I have handled a number of cases involving Section 7(i) of the Fair Labor Standards Act (“FLSA”) which provides an exemption from overtime for commissioned employees working for a so-called retail/service establishment.  One of the major hurdles for an employer in claiming the exemption is the necessity to prove that the employer is in a “retail” industry or business.  In this regard, the US Department of Labor (USDOL) had published, as part of the regulations, a ”partial list of establishments” that it deemed as not being retail and another “partial list of establishments” that “may be recognized as retail.”  To say the least, these regulations provided little guidance and were badly outdated.  Well, this has now been fixed as the agency has removed these lists from the regulations and announced that all establishments will be judged under the same standards, which will allow for a totally new construct (over time) as to the meaning of “retail” for this exemption.  The agency noted that the deletion of these lists will also reduce confusion, as the regulation specifying businesses that “may be recognized as retail” did not impact the analysis as to whether a certain business was/was not a retail business.

The Department has held that businesses must have a “retail concept.”  29 CFR 779.316.  A retail business usually “sells goods or services to the general public,” “serves the  everyday needs of the community” and “is at the very end of the stream of distribution,” disposes its products and skills “in small quantities,” and “does not take part in the manufacturing process.” 29 CFR 779.316; 29 CFR 779.318(a).

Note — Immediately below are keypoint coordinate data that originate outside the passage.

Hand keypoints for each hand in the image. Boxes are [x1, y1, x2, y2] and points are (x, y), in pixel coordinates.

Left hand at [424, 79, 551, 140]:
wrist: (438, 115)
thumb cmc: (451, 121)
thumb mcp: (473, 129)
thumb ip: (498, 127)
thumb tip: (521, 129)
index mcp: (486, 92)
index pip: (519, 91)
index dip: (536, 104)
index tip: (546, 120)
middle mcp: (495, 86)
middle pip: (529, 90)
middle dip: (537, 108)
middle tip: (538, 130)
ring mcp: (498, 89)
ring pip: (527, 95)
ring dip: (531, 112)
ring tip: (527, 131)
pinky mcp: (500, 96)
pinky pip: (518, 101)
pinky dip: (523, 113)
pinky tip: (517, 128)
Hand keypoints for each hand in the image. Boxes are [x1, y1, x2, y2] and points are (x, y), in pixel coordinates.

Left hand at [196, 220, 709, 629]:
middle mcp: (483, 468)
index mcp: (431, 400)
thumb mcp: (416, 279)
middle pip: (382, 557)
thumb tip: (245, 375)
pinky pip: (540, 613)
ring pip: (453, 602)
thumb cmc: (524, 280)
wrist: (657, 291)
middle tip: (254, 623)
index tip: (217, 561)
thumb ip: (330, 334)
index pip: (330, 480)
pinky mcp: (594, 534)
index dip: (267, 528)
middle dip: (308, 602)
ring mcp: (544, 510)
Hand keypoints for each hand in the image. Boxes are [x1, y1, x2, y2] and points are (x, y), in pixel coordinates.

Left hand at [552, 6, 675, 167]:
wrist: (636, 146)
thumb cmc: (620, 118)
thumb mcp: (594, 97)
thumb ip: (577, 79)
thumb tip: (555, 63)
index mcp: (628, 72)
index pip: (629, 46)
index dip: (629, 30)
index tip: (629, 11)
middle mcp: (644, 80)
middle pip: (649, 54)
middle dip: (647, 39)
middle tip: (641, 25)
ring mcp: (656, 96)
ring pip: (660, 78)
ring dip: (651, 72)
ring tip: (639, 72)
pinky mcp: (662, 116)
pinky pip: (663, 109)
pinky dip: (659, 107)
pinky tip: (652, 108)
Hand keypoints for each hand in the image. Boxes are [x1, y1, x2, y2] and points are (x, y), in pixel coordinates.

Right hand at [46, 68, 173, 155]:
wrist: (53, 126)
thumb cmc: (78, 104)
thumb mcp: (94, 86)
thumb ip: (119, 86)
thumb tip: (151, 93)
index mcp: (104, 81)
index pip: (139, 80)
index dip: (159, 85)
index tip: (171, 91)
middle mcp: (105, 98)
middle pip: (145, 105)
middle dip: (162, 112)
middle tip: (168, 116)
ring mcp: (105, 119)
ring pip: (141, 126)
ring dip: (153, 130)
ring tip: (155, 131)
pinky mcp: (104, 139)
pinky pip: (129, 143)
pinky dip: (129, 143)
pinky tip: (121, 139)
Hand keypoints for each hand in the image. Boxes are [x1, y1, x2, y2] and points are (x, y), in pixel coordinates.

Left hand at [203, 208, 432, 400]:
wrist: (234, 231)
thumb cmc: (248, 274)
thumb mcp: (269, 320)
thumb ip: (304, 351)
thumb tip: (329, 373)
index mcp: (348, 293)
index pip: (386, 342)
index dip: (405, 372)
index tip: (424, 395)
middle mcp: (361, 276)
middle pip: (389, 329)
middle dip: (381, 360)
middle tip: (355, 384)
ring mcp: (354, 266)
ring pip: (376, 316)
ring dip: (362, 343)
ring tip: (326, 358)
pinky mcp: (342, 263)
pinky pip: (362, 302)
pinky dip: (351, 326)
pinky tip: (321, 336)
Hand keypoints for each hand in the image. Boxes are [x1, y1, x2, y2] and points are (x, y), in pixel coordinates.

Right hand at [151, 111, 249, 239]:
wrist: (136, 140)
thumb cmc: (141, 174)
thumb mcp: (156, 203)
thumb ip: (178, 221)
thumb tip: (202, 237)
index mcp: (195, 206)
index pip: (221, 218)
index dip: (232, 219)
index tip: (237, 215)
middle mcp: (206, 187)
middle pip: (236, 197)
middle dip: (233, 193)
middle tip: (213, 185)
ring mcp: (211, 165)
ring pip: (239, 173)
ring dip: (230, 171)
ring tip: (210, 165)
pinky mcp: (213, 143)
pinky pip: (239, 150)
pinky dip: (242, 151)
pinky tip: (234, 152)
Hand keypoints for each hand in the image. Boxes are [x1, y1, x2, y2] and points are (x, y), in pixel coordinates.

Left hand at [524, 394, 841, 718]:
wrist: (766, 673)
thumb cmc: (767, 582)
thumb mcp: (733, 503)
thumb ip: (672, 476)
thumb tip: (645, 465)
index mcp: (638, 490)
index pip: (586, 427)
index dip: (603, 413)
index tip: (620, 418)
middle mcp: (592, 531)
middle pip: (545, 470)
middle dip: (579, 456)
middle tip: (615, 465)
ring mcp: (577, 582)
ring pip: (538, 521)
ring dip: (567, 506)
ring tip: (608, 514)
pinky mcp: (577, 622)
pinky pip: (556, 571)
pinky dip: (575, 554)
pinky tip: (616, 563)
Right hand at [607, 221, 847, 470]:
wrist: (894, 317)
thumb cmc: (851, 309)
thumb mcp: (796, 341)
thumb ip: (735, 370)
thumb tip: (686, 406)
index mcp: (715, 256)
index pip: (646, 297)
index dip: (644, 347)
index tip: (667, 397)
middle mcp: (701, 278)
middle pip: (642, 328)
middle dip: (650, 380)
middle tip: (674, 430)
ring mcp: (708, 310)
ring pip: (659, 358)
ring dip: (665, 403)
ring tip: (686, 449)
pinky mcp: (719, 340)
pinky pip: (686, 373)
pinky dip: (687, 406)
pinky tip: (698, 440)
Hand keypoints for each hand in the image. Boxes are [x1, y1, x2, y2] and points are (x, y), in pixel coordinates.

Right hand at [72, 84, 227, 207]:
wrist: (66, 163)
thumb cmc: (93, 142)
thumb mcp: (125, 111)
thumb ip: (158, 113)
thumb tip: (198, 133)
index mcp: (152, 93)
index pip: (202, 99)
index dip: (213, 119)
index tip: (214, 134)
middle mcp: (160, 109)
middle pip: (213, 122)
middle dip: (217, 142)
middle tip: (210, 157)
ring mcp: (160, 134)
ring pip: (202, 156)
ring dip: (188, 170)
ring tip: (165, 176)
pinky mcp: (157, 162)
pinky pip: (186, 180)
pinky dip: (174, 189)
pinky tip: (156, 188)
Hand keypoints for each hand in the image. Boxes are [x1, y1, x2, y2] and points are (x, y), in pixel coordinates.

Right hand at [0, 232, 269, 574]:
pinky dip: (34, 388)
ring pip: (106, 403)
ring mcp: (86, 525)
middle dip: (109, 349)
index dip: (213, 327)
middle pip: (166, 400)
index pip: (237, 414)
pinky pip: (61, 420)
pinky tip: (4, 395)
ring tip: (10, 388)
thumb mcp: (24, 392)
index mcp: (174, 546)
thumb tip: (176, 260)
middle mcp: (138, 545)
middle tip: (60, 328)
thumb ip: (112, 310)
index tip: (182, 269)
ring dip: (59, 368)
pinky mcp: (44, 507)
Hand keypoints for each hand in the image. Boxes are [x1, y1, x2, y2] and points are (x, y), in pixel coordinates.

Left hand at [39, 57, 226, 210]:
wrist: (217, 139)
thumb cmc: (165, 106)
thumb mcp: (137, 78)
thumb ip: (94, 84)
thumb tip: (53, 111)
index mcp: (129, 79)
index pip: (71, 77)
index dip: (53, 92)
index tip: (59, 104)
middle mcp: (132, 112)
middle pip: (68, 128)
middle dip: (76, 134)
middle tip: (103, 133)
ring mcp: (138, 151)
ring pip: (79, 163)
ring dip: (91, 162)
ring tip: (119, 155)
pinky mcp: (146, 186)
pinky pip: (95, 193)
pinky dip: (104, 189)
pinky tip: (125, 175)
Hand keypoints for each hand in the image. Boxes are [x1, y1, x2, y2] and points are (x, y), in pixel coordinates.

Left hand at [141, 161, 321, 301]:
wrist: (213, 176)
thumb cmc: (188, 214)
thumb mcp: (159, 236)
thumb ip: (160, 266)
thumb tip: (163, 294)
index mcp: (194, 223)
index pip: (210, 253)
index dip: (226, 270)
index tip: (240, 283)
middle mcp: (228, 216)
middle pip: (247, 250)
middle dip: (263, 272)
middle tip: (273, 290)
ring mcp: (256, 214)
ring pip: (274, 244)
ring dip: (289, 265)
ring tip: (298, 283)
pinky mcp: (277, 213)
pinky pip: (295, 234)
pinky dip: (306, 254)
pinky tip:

The first deleted section, 29 CFR 779.317, was the non-retail list.  This list included businesses such as dry cleaners, tax preparers, laundries, roofing companies, travel agencies, blue printing and photostating establishments, stamp and coupon redemption stores, and telegraph companies.  The problem was that there was (with few exceptions) no reasoning or explanation given as why these businesses lacked a retail concept.

The DOL also announced in 1961 a list of almost eighty types of businesses that might be considered retail and amended that list in 1971 to remove “valet shops” from the list, but with little or no reasoning behind that decision.  This “may be” list included businesses such as coal yards, fur repair and storage shops, household refrigerator service and repair shops, masseur establishments, piano tuning establishments, reducing establishments, scalp-treatment establishments, and taxidermists.  Tellingly, the agency gave no reasoning for the inclusion of these businesses on the “good” list.

The Takeaway

 I have struggled for years with these illustrative lists as I did not want to advise clients in a manner that was contrary to these “good” and “bad” lists, as I knew the power and influence that these regulations (actually, any FLSA regulation) have on federal courts.  The lists almost negated the need or ability to engage in an analysis of the “retail” issue on its own merits.  This revision simplifies the issue, makes it “easier” for a practitioner to advise employers on this crucial issue and takes this set of regulations into the modern day world.